(Saved data entries)
<<<<

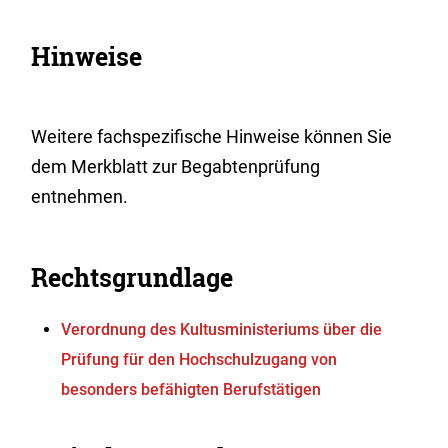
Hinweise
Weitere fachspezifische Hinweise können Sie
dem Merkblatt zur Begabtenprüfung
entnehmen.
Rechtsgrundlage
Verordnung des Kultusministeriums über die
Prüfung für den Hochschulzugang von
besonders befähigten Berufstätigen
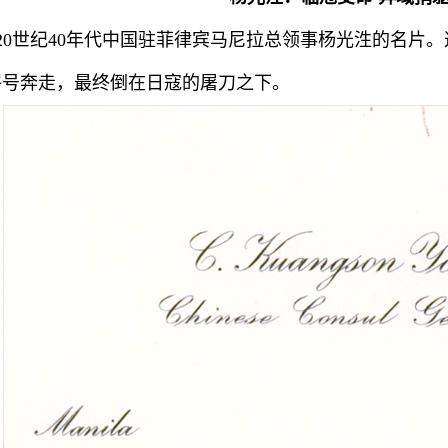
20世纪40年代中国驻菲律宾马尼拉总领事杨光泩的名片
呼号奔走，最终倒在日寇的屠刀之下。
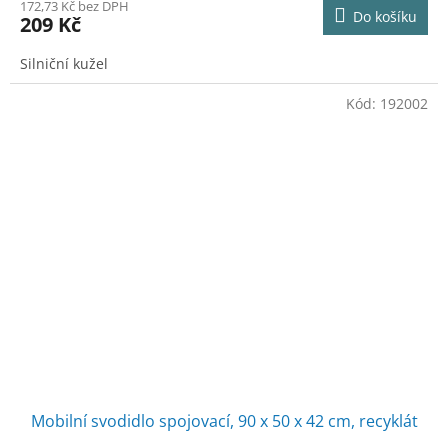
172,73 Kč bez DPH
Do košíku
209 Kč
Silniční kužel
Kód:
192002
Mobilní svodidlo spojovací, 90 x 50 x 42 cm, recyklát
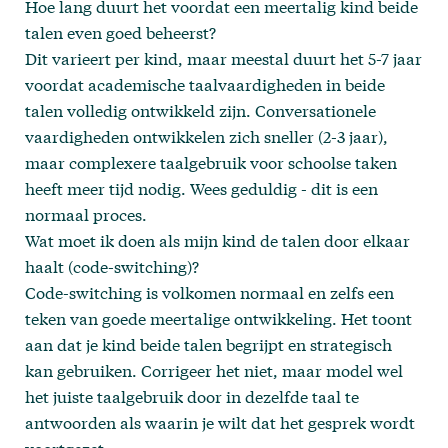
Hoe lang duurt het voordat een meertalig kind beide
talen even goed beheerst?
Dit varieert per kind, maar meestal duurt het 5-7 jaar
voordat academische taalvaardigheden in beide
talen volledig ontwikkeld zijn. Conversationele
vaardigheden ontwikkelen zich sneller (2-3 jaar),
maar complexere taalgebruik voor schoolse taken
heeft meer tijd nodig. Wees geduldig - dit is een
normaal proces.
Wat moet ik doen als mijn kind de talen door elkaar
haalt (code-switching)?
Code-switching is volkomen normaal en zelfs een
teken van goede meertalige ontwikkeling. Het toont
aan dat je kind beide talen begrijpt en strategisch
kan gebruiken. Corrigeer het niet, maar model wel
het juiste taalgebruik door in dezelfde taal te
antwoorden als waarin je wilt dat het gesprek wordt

>>>>

Could you retype the text of every row above exactly, leaving the pictures out of your answer?

◆ **Your solution**:
Hinweise
Weitere fachspezifische Hinweise können Sie
dem Merkblatt zur Begabtenprüfung
entnehmen.
Rechtsgrundlage
Verordnung des Kultusministeriums über die
Prüfung für den Hochschulzugang von
besonders befähigten Berufstätigen
20世纪40年代中国驻菲律宾马尼拉总领事杨光泩的名片
呼号奔走，最终倒在日寇的屠刀之下。
172,73 Kč bez DPH
Do košíku
209 Kč
Silniční kužel
Kód:
192002
Mobilní svodidlo spojovací, 90 x 50 x 42 cm, recyklát
Hoe lang duurt het voordat een meertalig kind beide
talen even goed beheerst?
Dit varieert per kind, maar meestal duurt het 5-7 jaar
voordat academische taalvaardigheden in beide
talen volledig ontwikkeld zijn. Conversationele
vaardigheden ontwikkelen zich sneller (2-3 jaar),
maar complexere taalgebruik voor schoolse taken
heeft meer tijd nodig. Wees geduldig - dit is een
normaal proces.
Wat moet ik doen als mijn kind de talen door elkaar
haalt (code-switching)?
Code-switching is volkomen normaal en zelfs een
teken van goede meertalige ontwikkeling. Het toont
aan dat je kind beide talen begrijpt en strategisch
kan gebruiken. Corrigeer het niet, maar model wel
het juiste taalgebruik door in dezelfde taal te
antwoorden als waarin je wilt dat het gesprek wordt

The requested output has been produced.